The data:
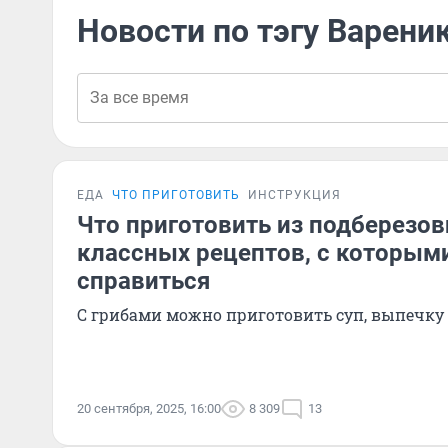
Новости по тэгу Варени
ЕДА
ЧТО ПРИГОТОВИТЬ
ИНСТРУКЦИЯ
Что приготовить из подберезов
классных рецептов, с которым
справиться
С грибами можно приготовить суп, выпечку
20 сентября, 2025, 16:00
8 309
13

What you have to do: Every line from the one that contains "классных рецептов, с которым" down to and including the last line of the records above must be set down exactly, with nothing else.

The answer:
классных рецептов, с которым
справиться
С грибами можно приготовить суп, выпечку
20 сентября, 2025, 16:00
8 309
13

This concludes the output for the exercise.